I have no experience with SVR4 but as far as I know you don't need to have a 'full' working installation. You also don't need an emulator or virtual machine. See svr4(4) for information.


----------



## mghis (Mar 25, 2010)

Thank you, but I don't need the binaries compatibility. I'd like to have the real system, not a compatibility, because I want to familiarize with that OS before install it on an OLD 
pc that doesn't work with FreeBSD. I want to use this old pc as a terminal. . .

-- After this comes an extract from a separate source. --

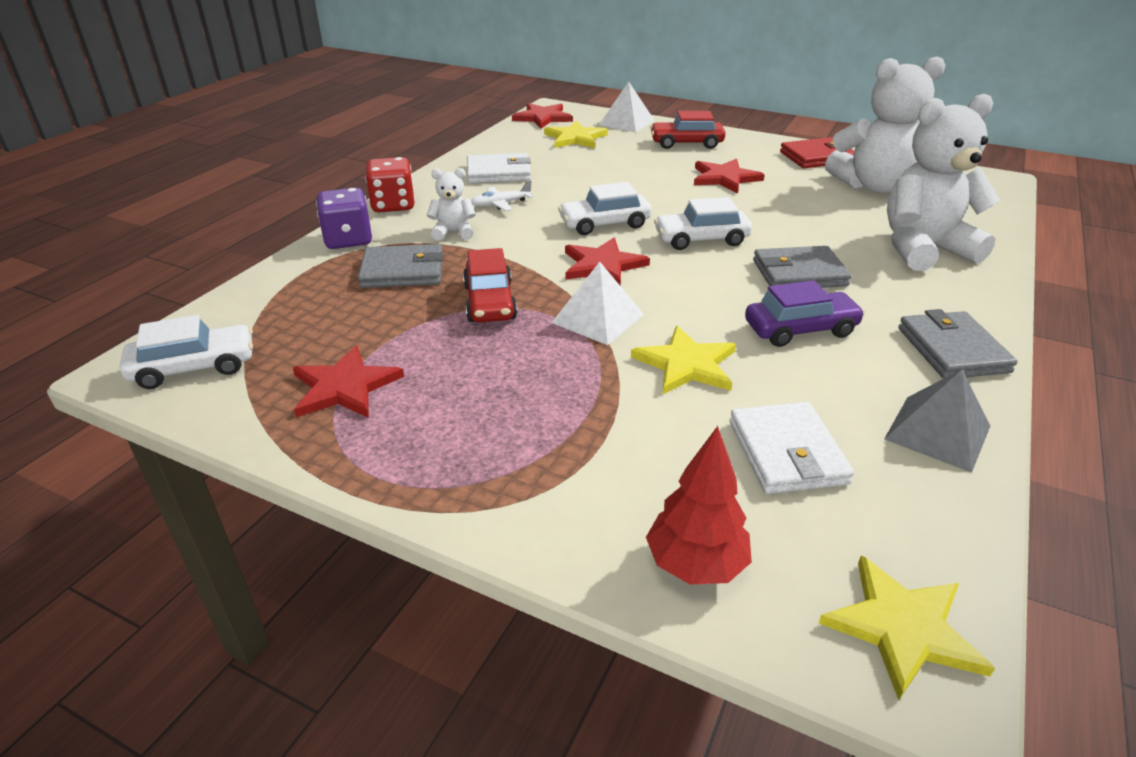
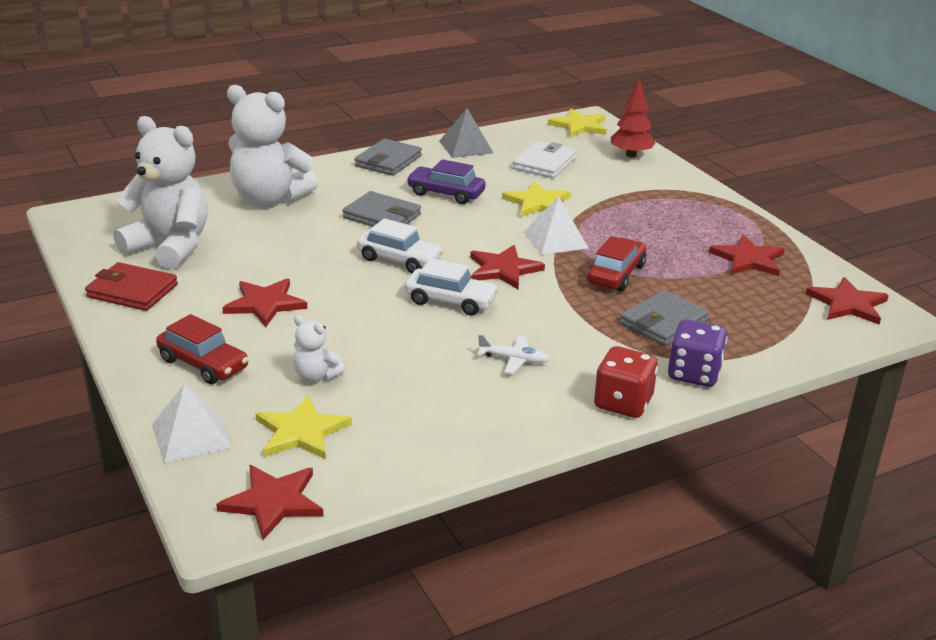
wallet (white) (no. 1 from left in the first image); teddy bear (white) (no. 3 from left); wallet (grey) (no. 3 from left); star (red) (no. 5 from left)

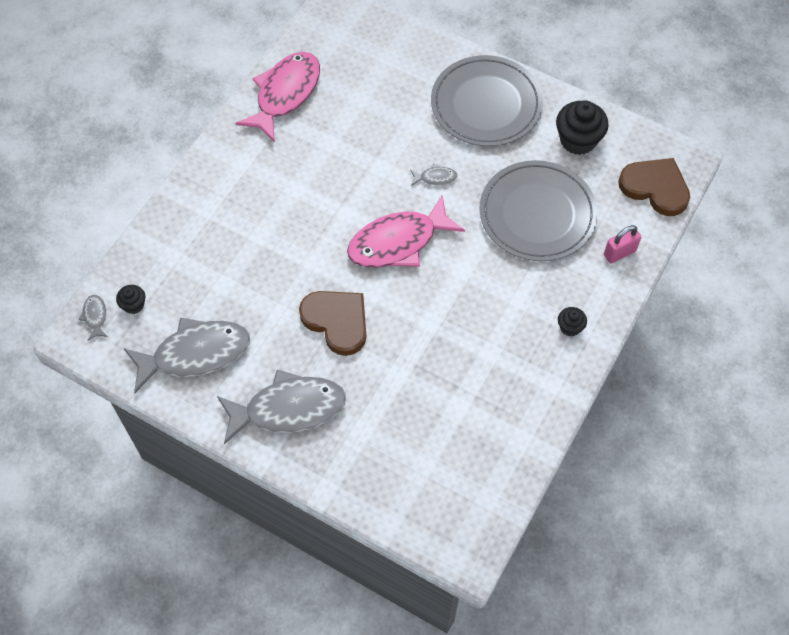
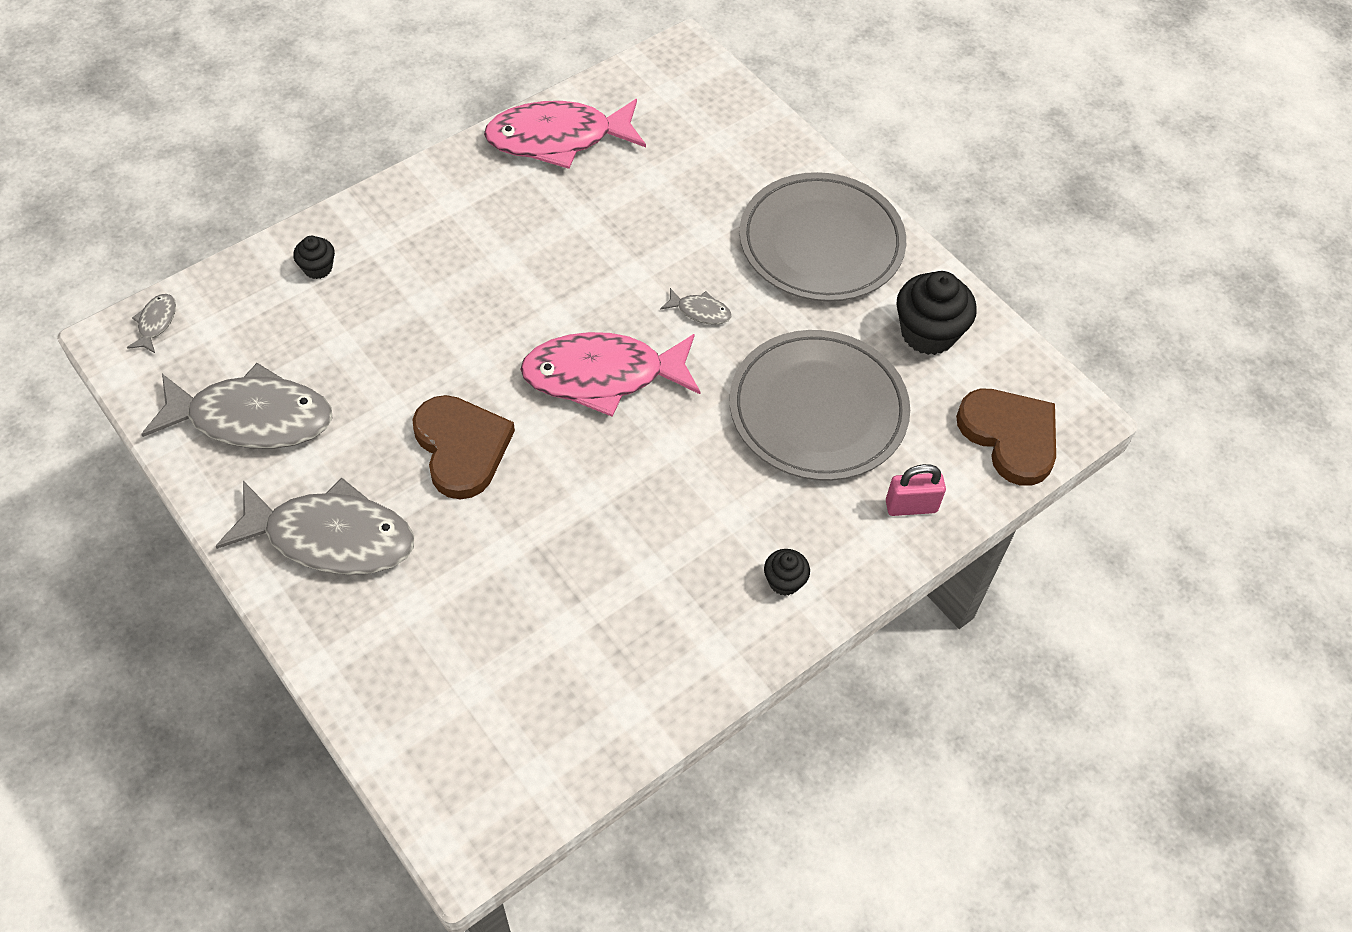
fish (pink) (no. 1 from left); cupcake (black) (no. 1 from left)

Ps: excuse me, I didn't explain my propouses on the first post.


----------



## SirDice (Mar 25, 2010)

Ah.. I see. 

Are you sure it's for Intel? 
If that's the case I would probably just stick disk 1 in that PC and familiarize myself on the go.
You're bound to reinstall it a couple of times anyway


----------



## gordon@ (Mar 26, 2010)

It's really gonna suck when you discover that disc 30 of 30 has a read error on it. =)


----------



## mghis (Mar 26, 2010)

*It works!*



			
				SirDice said:
			
		

> Ah.. I see.
> 
> Are you sure it's for Intel?
> If that's the case I would probably just stick disk 1 in that PC and familiarize myself on the go.
> You're bound to reinstall it a couple of times anyway



Yes, it's for i386 CPU.
I tried on my PC. It seems that SVR4 works quite good... It's a very basic installation, the only editor that I have is 'ed' . . . but it runs.

Thank you for the answer.

Ps: My question is quite off-topic, but do you know any site/pdf file that explains SVR4?


----------